By Rory D. Sweeney
While structural issues persist, PJM’s markets were competitive in 2017, the RTO’s Independent Market Monitor said Thursday, contradicting concerns from PJM and some stakeholders that prices are unsustainably low.
In his annual State of the Market Report, Monitor Joe Bowring noted that PJM’s energy, capacity, regulation, synchronized reserve, day-ahead reserve and financial transmission rights markets all produced competitive results with competitive participant behavior, although all showed either market structure or design issues. Bowring recommended improvements for each market.
But the results show that the generation fleet remains relatively diverse and that most plants are receiving enough revenue to be profitable. All diesel and pumped-storage resources, and nearly all gas-fired combustion turbines and hydro stations, received full recovery of their avoidable costs, as did 88% of oil- or gas-fired steam units and 86% of gas-fired combined cycle plants.
Among nuclear plants, 68% earned enough revenue to cover an industry-standard calculation of costs developed by the Nuclear Energy Institute.
Using capacity auction results going forward, the report found only four nuclear facilities are threatened with negative revenues: Oyster Creek (which is already slated for decommissioning), Davis-Besse, Three Mile Island (TMI) and Perry. Quad Cities and Byron, the beneficiaries of Illinois’ controversial zero-emissions credits legislation, had been unprofitable four of the past five years but are projected to turn a profit through 2020.
The Salem nuclear plant also is expected to remain profitable through 2020. Asked why Exelon and Public Service Enterprise Group, which jointly own the two-unit facility in southern New Jersey, decided to halt capital expenditures at the plant, Bowring said he was “not quite sure” the reasoning.
“Based on publicly available data, it is more than covering its costs,” he said. “Nuclear units are not making a lot of money, but generally … they are not receiving a retirement signal from the market.”
“It’s not surprising” that single-unit facilities are the ones that are getting that signal, Bowring said.

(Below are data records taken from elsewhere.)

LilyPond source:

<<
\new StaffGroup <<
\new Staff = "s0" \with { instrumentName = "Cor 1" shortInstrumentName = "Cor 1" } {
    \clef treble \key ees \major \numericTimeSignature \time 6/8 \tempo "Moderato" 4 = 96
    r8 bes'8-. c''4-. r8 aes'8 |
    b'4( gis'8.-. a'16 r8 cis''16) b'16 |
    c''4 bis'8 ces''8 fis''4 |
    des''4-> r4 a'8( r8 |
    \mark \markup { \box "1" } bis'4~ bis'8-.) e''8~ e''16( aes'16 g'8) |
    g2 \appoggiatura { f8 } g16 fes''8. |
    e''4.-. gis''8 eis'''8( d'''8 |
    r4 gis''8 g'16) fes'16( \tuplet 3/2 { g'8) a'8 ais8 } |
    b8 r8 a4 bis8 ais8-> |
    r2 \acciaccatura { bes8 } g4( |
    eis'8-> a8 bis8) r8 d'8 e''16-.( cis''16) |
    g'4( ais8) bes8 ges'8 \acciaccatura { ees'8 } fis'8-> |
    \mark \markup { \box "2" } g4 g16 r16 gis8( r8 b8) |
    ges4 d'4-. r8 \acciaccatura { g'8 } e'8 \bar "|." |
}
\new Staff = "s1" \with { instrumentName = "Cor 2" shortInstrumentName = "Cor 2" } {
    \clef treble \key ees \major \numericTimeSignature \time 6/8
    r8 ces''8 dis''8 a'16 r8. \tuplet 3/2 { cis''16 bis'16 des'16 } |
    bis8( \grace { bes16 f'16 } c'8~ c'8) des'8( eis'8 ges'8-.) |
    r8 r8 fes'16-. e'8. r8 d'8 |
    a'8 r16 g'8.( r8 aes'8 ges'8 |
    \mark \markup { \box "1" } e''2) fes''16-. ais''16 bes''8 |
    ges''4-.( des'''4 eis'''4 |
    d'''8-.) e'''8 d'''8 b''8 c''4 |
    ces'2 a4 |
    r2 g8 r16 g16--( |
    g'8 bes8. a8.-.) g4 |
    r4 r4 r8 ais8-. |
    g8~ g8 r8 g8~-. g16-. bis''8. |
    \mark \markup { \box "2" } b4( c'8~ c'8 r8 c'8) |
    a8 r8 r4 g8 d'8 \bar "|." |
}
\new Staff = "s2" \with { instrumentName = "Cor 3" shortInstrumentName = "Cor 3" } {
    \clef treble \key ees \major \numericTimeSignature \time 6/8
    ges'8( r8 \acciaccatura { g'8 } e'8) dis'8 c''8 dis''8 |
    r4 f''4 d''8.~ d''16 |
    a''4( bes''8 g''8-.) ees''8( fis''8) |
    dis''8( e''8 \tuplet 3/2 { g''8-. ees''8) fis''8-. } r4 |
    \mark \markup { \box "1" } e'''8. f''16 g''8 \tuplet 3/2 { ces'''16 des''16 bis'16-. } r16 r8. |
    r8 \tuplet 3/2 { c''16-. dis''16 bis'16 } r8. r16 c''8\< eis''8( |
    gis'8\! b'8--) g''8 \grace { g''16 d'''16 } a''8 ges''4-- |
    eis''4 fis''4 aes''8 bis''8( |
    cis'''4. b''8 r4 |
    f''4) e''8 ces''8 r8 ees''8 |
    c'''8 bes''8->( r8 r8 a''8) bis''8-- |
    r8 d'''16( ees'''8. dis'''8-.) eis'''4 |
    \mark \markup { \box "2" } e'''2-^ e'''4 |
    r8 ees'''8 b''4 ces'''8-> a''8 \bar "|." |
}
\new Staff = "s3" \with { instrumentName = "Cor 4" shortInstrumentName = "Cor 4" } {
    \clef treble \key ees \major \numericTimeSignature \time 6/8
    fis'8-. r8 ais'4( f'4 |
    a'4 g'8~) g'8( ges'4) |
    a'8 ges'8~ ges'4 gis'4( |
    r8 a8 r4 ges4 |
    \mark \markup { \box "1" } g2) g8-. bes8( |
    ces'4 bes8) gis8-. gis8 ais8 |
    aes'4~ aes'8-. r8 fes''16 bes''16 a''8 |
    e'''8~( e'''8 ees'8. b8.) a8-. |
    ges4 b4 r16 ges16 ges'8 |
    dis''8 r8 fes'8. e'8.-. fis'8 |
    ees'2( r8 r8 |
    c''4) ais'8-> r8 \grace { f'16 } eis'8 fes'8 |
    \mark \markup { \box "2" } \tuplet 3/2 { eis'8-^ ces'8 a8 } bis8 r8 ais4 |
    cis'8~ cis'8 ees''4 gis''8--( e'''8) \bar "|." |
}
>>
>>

Additionally, he argued that NEI’s number was “inappropriate” because it included additional costs that were incurred in the aftermath of the Fukushima disaster in 2011. Using two-thirds of those costs, all but TMI and Davis-Besse will be profitable.
Just 52% of coal-fired plants recovered their avoidable costs, the report showed. PJM’s plan to revise price formation would support large, inflexible units like coal plants, but Bowring said the reforms were not based on market flaws. Nearly 79% of the $24.7 million uplift costs from day-ahead operating reserve differences were paid to coal units in 2017, but not because of market design issues, he said.
“That actually has to do with some very specific circumstances about coal units that have nothing to do with convexity and non-convexity and would not be affected by PJM’s price-formation proposal,” Bowring said.
Coal units also received nearly 85% of $20.4 million in uplift paid for reactive services, but gas turbines gobbled up the vast majority of the remaining $83 million uplift payments for lost opportunity cost, black-start services, local constraints control and balancing operating reserves.
While new combined cycle facilities could turn a profit in some zones, the revenue available in 2017 didn’t cover the cost of entry for new combustion turbine generators, nuclear or other units.
“The PJM system is significantly long” on generation, Bowring said, in part because the RTO has been regularly over-forecasting demand. The average real-time demand was down 2.2% from 2016 to 86,618 MWh. Peak and average load were also down.
That factored into a $30.99 average LMP, which was up 6% from 2016 but lower than every other year since 2000. Much of that came from coal and gas prices, which combined to account for nearly 70% of the LMP.